Last but not least , I had to configure a disk. For this I used Netapp System Manager to create a lun and associated volume. I then added an initiator group containing the two HBA WWPN and presented the lun to that group. Again this seems like quite a lot of steps to be doing when provisioning a large number of hosts. Any orchestration system to make the this more expansive would have to be able to talk to UCS or the fabric to pull the WWPN’s from , provision the storage and present it accordingly.

 

The last step was to mount an iso to the blade , and install ESXi. This is the only step I’m not really pondering how I would do the install if it was not 1 but 100 hosts I had to deploy. I’d certainly look to PXE boot the servers and deploy ESXi with something like the EDA . By this stage I figured It was time to sit back with a cup of tea and ponder further about how to scale this out a bit. However when I rebooted the server post ESXi install , in stead of ESXi starting , I was dumped back to the “ no boot device found: hit any key “ message.

[Task requirements]
A. According to the server setup account, what would an orchestration system need to do to scale up the disk configuration, and why? Answer in one to three sentences.
B. Answer these questions from the server setup account:
(i) What tool was used to create the lun and its volume?
(ii) What did the initiator group contain?
(iii) What message appeared when the server was rebooted after the ESXi install?
C. Copy the part of the server setup account starting with "Last but not" and going on through "present it accordingly.".
The data after this point is separate material, apart from the server setup account.

[Dataset section]
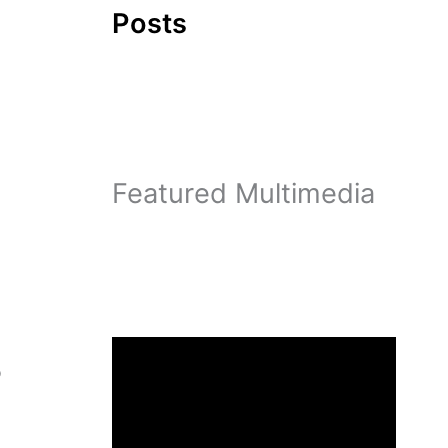
Posts
Featured Multimedia
o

[Written responses]
A. It would need to talk to UCS or the fabric to pull the WWPNs, provision the storage, and present it accordingly. Configuring the disk by hand took quite a lot of steps, which is a lot when provisioning a large number of hosts.

B.
(i) Netapp System Manager
(ii) The two HBA WWPNs
(iii) "no boot device found: hit any key"

C.
Last but not least , I had to configure a disk. For this I used Netapp System Manager to create a lun and associated volume. I then added an initiator group containing the two HBA WWPN and presented the lun to that group. Again this seems like quite a lot of steps to be doing when provisioning a large number of hosts. Any orchestration system to make the this more expansive would have to be able to talk to UCS or the fabric to pull the WWPN’s from , provision the storage and present it accordingly.